## Exercise prompt
I'd like the listing below copied exactly, with the images left out.

## Data provided
Start of Block
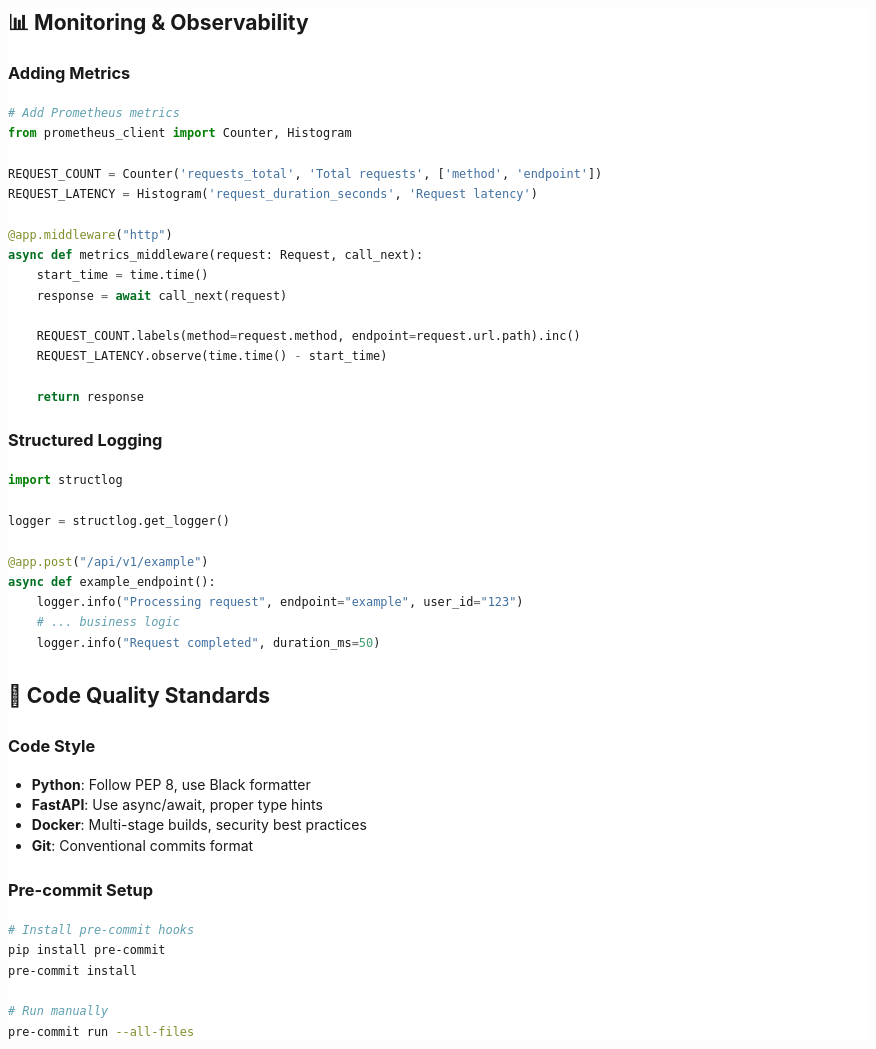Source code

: ## 📊 **Monitoring & Observability**

### **Adding Metrics**
```python
# Add Prometheus metrics
from prometheus_client import Counter, Histogram

REQUEST_COUNT = Counter('requests_total', 'Total requests', ['method', 'endpoint'])
REQUEST_LATENCY = Histogram('request_duration_seconds', 'Request latency')

@app.middleware("http")
async def metrics_middleware(request: Request, call_next):
    start_time = time.time()
    response = await call_next(request)
    
    REQUEST_COUNT.labels(method=request.method, endpoint=request.url.path).inc()
    REQUEST_LATENCY.observe(time.time() - start_time)
    
    return response
```

### **Structured Logging**
```python
import structlog

logger = structlog.get_logger()

@app.post("/api/v1/example")
async def example_endpoint():
    logger.info("Processing request", endpoint="example", user_id="123")
    # ... business logic
    logger.info("Request completed", duration_ms=50)
```

## 🔧 **Code Quality Standards**

### **Code Style**
- **Python**: Follow PEP 8, use Black formatter
- **FastAPI**: Use async/await, proper type hints
- **Docker**: Multi-stage builds, security best practices
- **Git**: Conventional commits format

### **Pre-commit Setup**
```bash
# Install pre-commit hooks
pip install pre-commit
pre-commit install

# Run manually
pre-commit run --all-files
```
End of Block
## Exercise response
Source code

: ## 📊 **Monitoring & Observability**

### **Adding Metrics**
```python
# Add Prometheus metrics
from prometheus_client import Counter, Histogram

REQUEST_COUNT = Counter('requests_total', 'Total requests', ['method', 'endpoint'])
REQUEST_LATENCY = Histogram('request_duration_seconds', 'Request latency')

@app.middleware("http")
async def metrics_middleware(request: Request, call_next):
    start_time = time.time()
    response = await call_next(request)
    
    REQUEST_COUNT.labels(method=request.method, endpoint=request.url.path).inc()
    REQUEST_LATENCY.observe(time.time() - start_time)
    
    return response
```

### **Structured Logging**
```python
import structlog

logger = structlog.get_logger()

@app.post("/api/v1/example")
async def example_endpoint():
    logger.info("Processing request", endpoint="example", user_id="123")
    # ... business logic
    logger.info("Request completed", duration_ms=50)
```

## 🔧 **Code Quality Standards**

### **Code Style**
- **Python**: Follow PEP 8, use Black formatter
- **FastAPI**: Use async/await, proper type hints
- **Docker**: Multi-stage builds, security best practices
- **Git**: Conventional commits format

### **Pre-commit Setup**
```bash
# Install pre-commit hooks
pip install pre-commit
pre-commit install

# Run manually
pre-commit run --all-files
```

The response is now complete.